A friend who is a sales associate within this particular industry complained to me about how hard and time consuming it can be to search for a particular item. He said if I could build a search engine that searches the top 500-1000 sites for this industry, it could be 'really' valuable. My target market for this search engine would be the owners and associates of the sites I would be scraping.
The data I would be scraping are images and its associated description. I would only store and display thumbnail images. Without an image, the description would be fairly worthless. For each image/item, a link would lead directly to the original website.
One business model I am considering, and the most obvious, is a subscription based web app.
While at PyCon last month I showed a few people a prototype. One person, an employee at Google, said, "Be careful." He was alluding to potential copyright and legal issues. "But," I said, "I'm not really doing anything different than Google." He countered, "Google has lots of lawyers." Ahhhh, message heard loud and clear!
I understand, in general, copyright and fair use [0]. But, I don't want to be writing letters to the owners of the original content arguing this fact let alone wind up in court. What advice or experiences can you share that might helpful?

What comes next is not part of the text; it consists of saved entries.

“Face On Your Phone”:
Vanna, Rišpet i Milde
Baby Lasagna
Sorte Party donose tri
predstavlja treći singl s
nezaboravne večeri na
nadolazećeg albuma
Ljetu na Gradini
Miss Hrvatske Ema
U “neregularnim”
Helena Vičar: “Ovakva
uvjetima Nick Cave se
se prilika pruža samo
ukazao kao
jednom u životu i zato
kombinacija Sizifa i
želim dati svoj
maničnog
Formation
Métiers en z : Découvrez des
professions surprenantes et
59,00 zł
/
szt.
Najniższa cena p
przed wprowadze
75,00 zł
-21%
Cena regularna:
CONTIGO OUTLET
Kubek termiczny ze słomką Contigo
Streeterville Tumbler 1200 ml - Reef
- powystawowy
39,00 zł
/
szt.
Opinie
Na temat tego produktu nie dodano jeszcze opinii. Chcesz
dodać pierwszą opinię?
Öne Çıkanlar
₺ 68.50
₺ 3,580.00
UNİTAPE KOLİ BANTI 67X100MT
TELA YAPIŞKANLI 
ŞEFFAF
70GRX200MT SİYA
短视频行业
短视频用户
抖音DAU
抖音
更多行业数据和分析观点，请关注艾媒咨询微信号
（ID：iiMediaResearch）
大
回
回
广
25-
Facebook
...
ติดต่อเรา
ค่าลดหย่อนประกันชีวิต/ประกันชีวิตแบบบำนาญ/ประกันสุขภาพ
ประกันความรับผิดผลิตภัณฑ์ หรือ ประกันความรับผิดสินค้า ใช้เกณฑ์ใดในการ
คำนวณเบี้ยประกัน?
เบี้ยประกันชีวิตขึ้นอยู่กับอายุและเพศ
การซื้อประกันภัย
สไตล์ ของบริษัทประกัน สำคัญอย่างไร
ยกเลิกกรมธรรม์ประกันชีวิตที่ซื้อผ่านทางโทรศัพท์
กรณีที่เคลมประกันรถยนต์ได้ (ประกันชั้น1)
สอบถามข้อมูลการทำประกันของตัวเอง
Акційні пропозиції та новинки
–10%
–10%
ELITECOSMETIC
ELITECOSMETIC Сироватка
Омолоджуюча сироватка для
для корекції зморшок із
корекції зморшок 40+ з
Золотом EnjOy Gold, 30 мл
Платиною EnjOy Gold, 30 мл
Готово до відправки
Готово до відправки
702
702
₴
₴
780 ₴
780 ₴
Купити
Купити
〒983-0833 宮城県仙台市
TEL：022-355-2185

[0] http://en.wikipedia.org/wiki/Fair_use
Instead, index. Indexing, on the other hand, connotes supplementation in the sense of adding value to that which is already there. Have the thumbnails, excerpts of the descriptions, and whatever secret sauce you've not mentioned add value to the owners' data. Provide traffic or some other measurable benefit to them.
Don't rely merely on Fair Use (or weak interpretations of the doctrine). Provide value to the data owners, and be ready to respect their wishes if they chose not to accept the value proposition you offer.